Can you imagine if physicians used the same predatory techniques that these alternative practitioners do? A patient comes in with viral pharyngitis, and I tell them it will resolve on its own, not to worry. It resolves on its own within 48 hours. Or….I could offer them some special herbal concoction, and voila! The herbs cured the sore throat in just 48 hours! Amazing! Dr. Elia is the hero! Patients need to realize the humility that physicians show in allowing the concept of tincture of time to run its course without creating a false sense of a cure through bogus practices. I am bound by evidence and science, not by pricey cures and by the ego-boosting of “curing” illnesses. The public would truly be amazed at the proportion of my day spent simply ruling out serious disease and providing reassurance, allowing time to take its course. Not as sexy as being a hero, but it’s the only ethical way to practice.

Indeed.

Of course, that’s the problem with “integrative” medicine. Basically, it is based on using interventions that either haven’t been shown to work or have been shown not to work and then taking credit for what would happen anyway even if the practitioner did nothing. Now, don’t get me wrong. Practitioners of SBM are sometimes guilty of this as well, but SBM isn’t built on the very model of placebo effects and regression to the mean. Integrative medicine is. SBM is all about producing real therapeutic effects. Integrative medicine doesn’t much care if there’s a specific effect. After all, any specialty that embraces naturopathy, traditional Chinese medicine, homeopathy, and even “energy healing” can’t be too concerned with verifiable science, its protestations otherwise notwithstanding. As I’ve said before many times, the “central dogma” of alternative medicine/CAM/integrative medicine is that wishing makes it so.

It’s not for nothing that I (as well as Kimball Atwood) have referred to CAM as the “new paternalism.” It’s not SBM that’s paternalistic.

Dr. Elia “gets it”:

“Integrative health practitioners” often point to patient satisfaction as a rationale for their existence and for funding, which is completely insufficient as a measuring stick for appropriateness in health care. We know that simply having an individual listen to your concerns and show empathy will improve outcomes, regardless of the form it takes. So take Reiki, and craniosacral, and therapeutic touch, and any mind-body energy life-force practices, and call them what they truly are. Relaxing companionship. Then let’s have a discussion about whether public funds should be directed towards that end.
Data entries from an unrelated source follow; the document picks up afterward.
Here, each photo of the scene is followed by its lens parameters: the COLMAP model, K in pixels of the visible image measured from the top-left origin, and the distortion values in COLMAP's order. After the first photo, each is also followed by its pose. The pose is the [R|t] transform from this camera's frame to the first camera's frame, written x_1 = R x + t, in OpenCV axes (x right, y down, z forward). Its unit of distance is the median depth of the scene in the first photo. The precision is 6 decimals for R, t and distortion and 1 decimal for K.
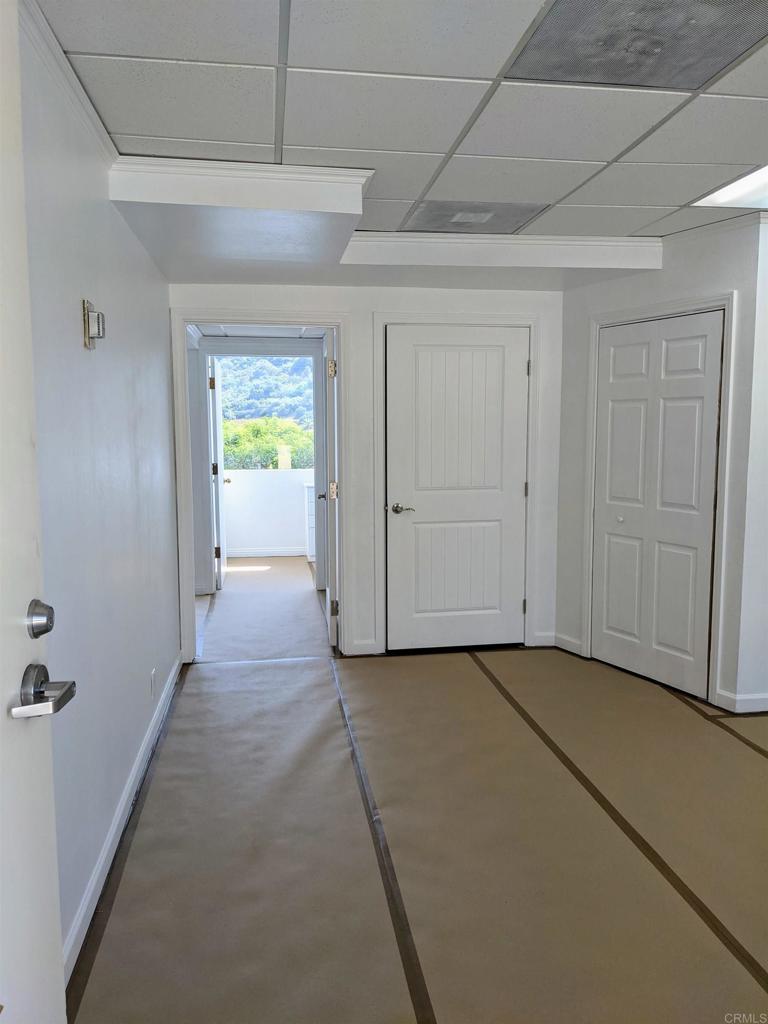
lens RADIAL K [[799.3, 0, 383.1], [0, 799.3, 512.8], [0, 0, 1]] dist [0.001128, -0.001591]
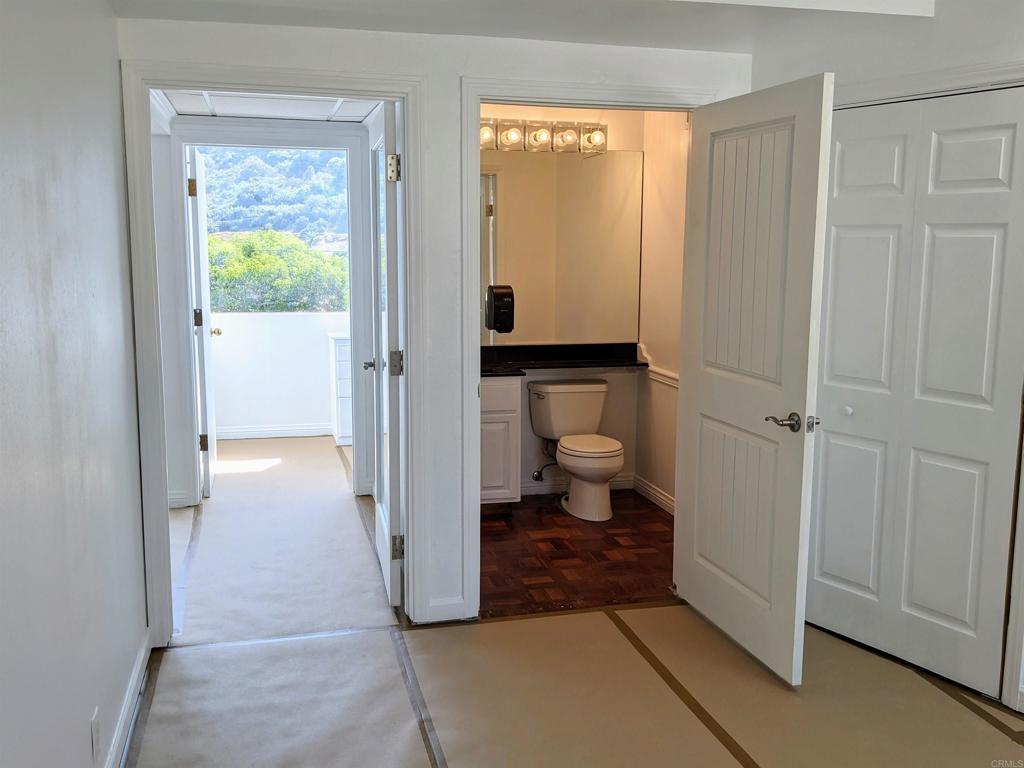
lens RADIAL K [[966.7, 0, 513.5], [0, 966.7, 380.8], [0, 0, 1]] dist [-0.005273, 0.000000]
pose [[0.993703, -0.005592, 0.111903, -0.053869], [0.001717, 0.999397, 0.034692, -0.039394], [-0.112030, -0.034281, 0.993113, 0.230825]]
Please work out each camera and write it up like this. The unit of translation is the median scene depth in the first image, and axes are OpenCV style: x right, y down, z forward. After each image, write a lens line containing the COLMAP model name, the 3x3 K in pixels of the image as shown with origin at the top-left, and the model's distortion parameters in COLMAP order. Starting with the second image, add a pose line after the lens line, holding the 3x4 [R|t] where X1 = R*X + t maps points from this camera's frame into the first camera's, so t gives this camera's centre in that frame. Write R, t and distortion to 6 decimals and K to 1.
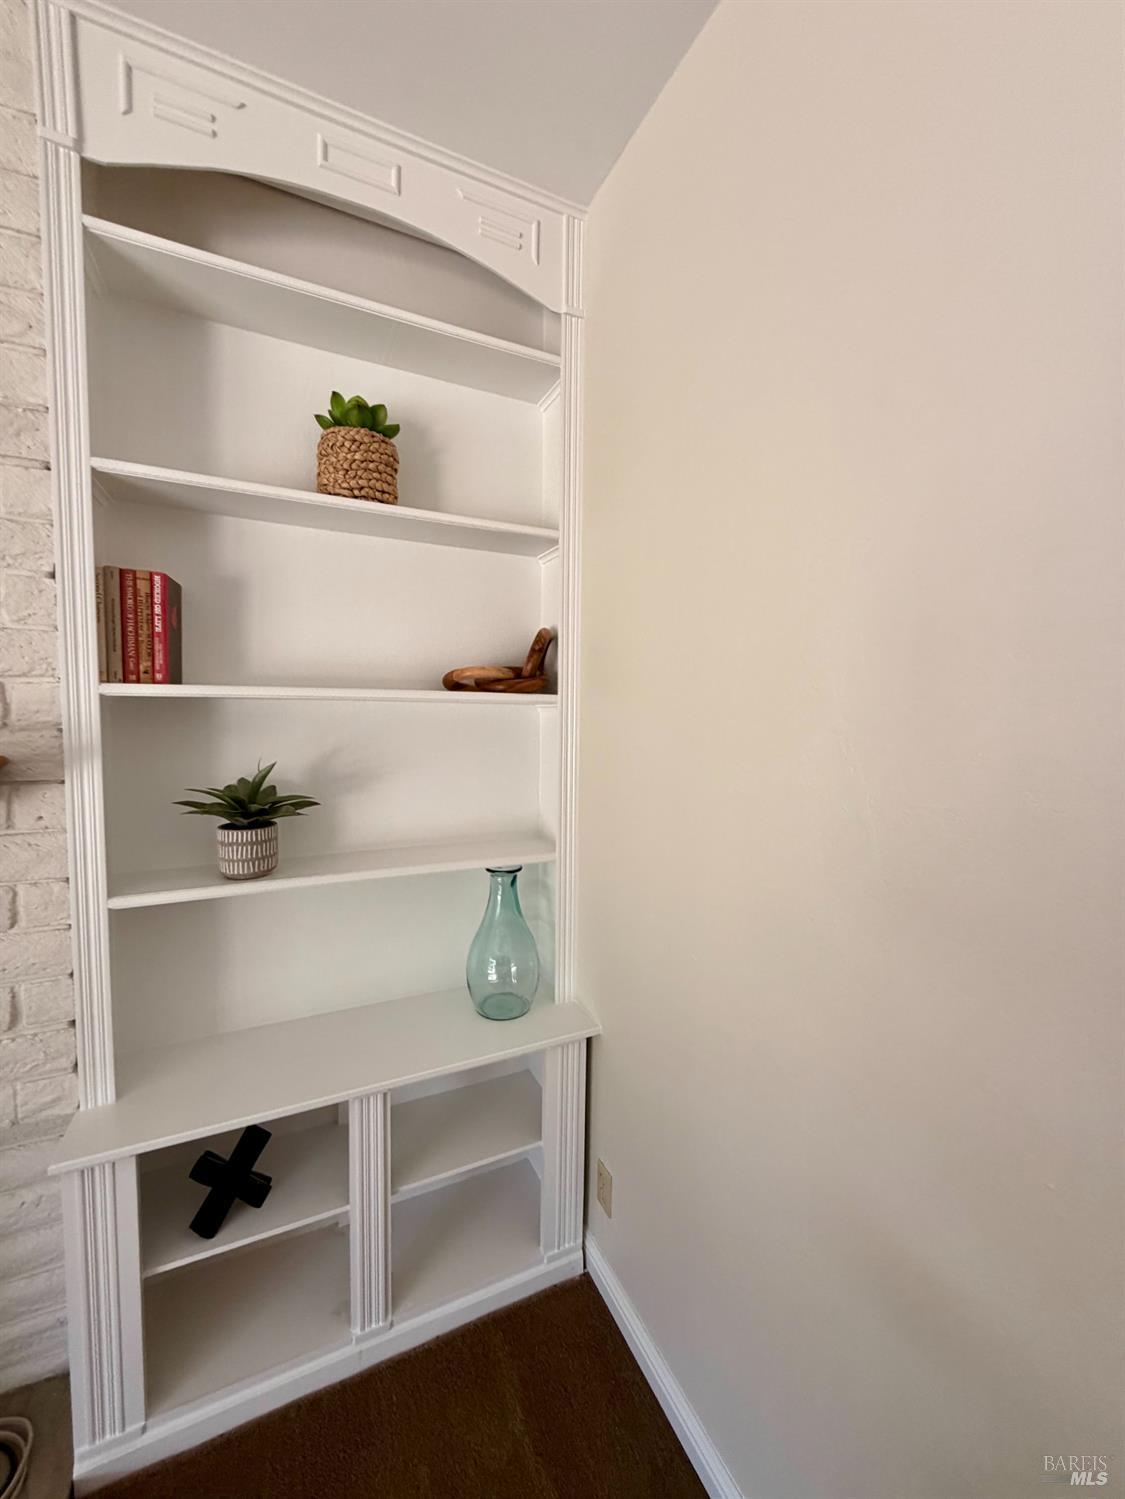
lens RADIAL K [[596.7, 0, 558.0], [0, 596.7, 753.4], [0, 0, 1]] dist [0.005722, -0.000545]
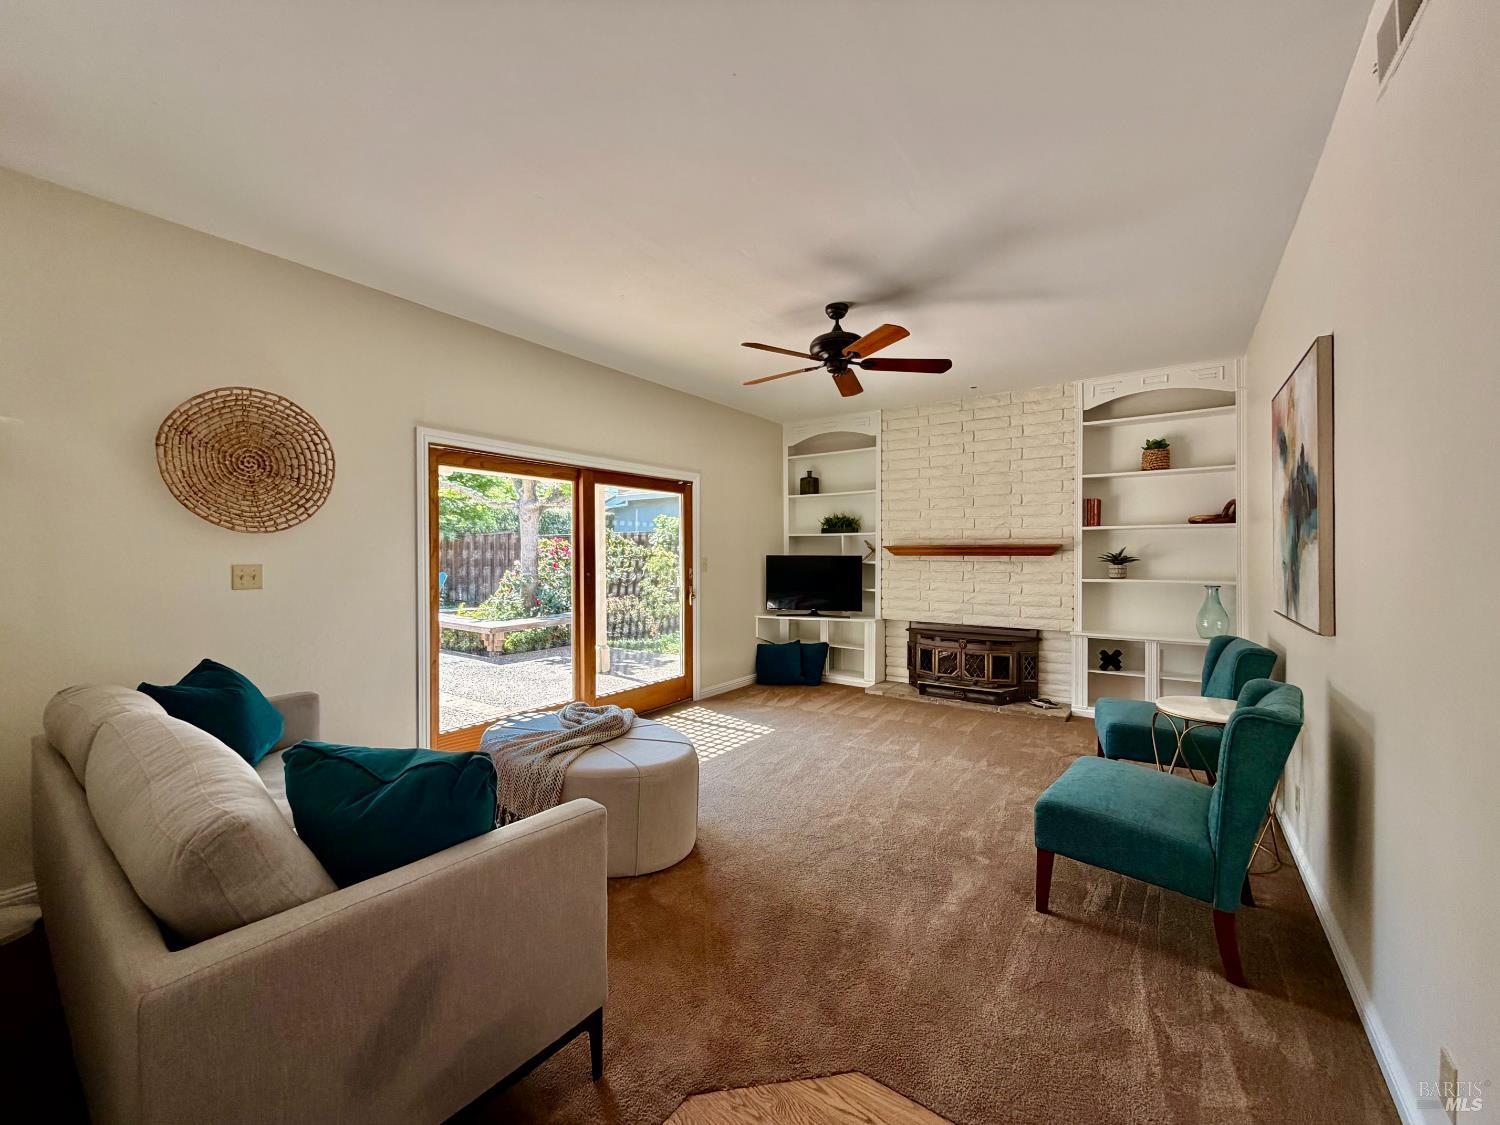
lens RADIAL K [[597.1, 0, 753.8], [0, 597.1, 555.7], [0, 0, 1]] dist [0.005722, -0.000545]
pose [[0.497725, -0.010440, -0.867272, 1.528246], [-0.055251, 0.997515, -0.043716, 0.349926], [0.865573, 0.069676, 0.495911, -2.713563]]
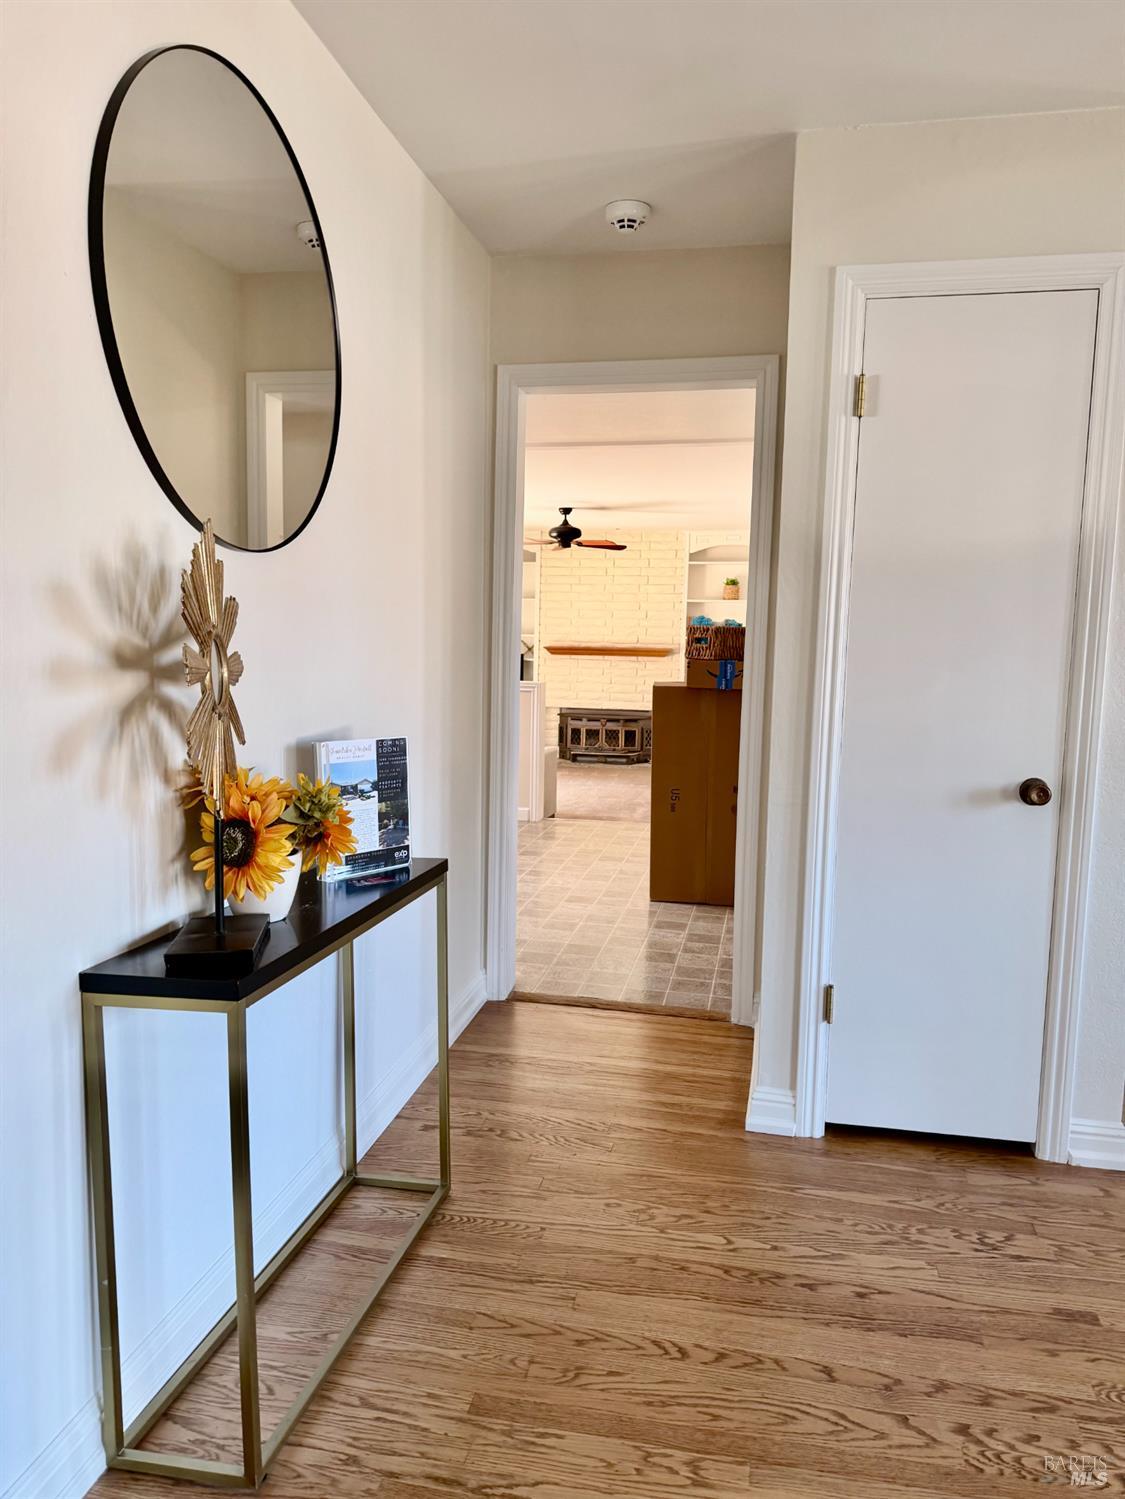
lens RADIAL K [[1055.2, 0, 559.2], [0, 1055.2, 756.5], [0, 0, 1]] dist [0.029950, -0.037970]
pose [[0.793903, 0.069087, -0.604107, 2.283392], [-0.054658, 0.997611, 0.042258, 0.426911], [0.605583, -0.000530, 0.795782, -4.013240]]
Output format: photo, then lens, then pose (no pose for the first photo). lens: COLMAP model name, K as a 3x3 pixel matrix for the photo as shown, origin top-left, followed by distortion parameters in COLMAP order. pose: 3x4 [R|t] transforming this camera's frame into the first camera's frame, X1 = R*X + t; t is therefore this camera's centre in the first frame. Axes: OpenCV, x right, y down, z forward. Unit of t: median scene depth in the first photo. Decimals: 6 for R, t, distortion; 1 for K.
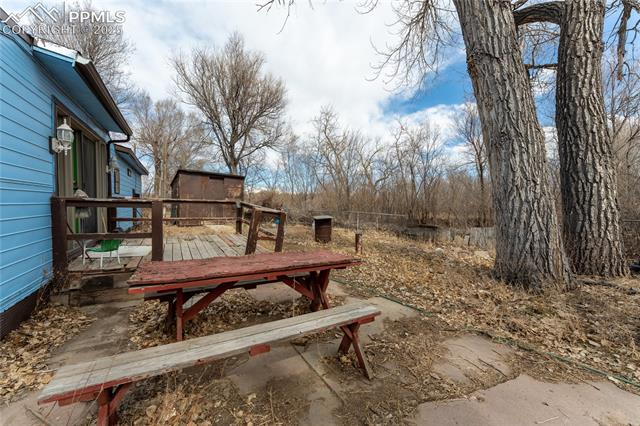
lens RADIAL K [[255.5, 0, 320.6], [0, 255.5, 211.5], [0, 0, 1]] dist [0.002888, 0.000389]
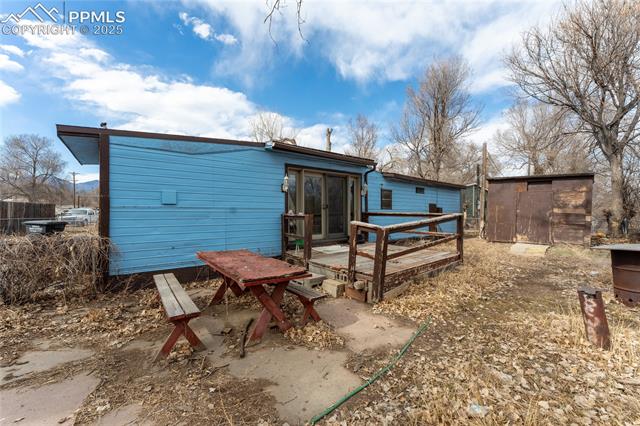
lens RADIAL K [[255.5, 0, 321.3], [0, 255.5, 213.5], [0, 0, 1]] dist [0.002888, 0.000389]
pose [[0.137186, -0.013606, -0.990452, 0.670022], [-0.025559, 0.999524, -0.017271, -0.023904], [0.990215, 0.027684, 0.136773, 0.704404]]
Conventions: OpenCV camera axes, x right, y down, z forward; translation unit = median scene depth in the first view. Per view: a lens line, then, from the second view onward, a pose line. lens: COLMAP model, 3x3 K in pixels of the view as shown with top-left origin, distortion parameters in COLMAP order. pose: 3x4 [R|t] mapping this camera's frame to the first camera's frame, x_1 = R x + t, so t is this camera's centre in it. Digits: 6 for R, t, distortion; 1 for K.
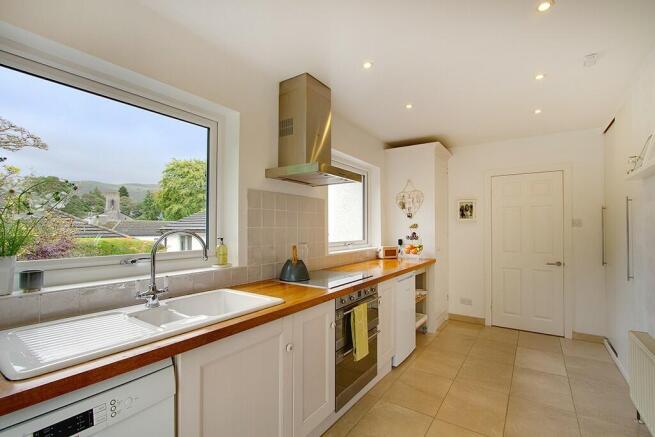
lens RADIAL K [[312.7, 0, 324.9], [0, 312.7, 221.8], [0, 0, 1]] dist [-0.003638, 0.000793]
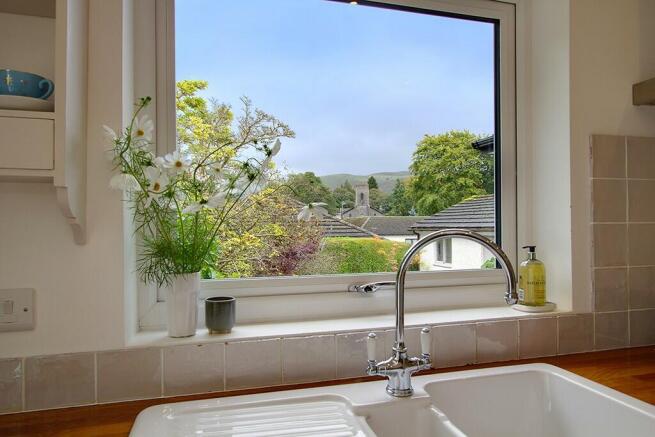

And let’s tell private-paying patients that they are paying for companionship and relaxation. But don’t try and explain these techniques via unproven scientific principles as a means to give them legitimacy. Perhaps many of these practitioners can work to develop self-directed education programs for patients to help those improve their own stress. Less lucrative, but far more patient-centred.

I’m not going to hold my breath waiting for this to happen.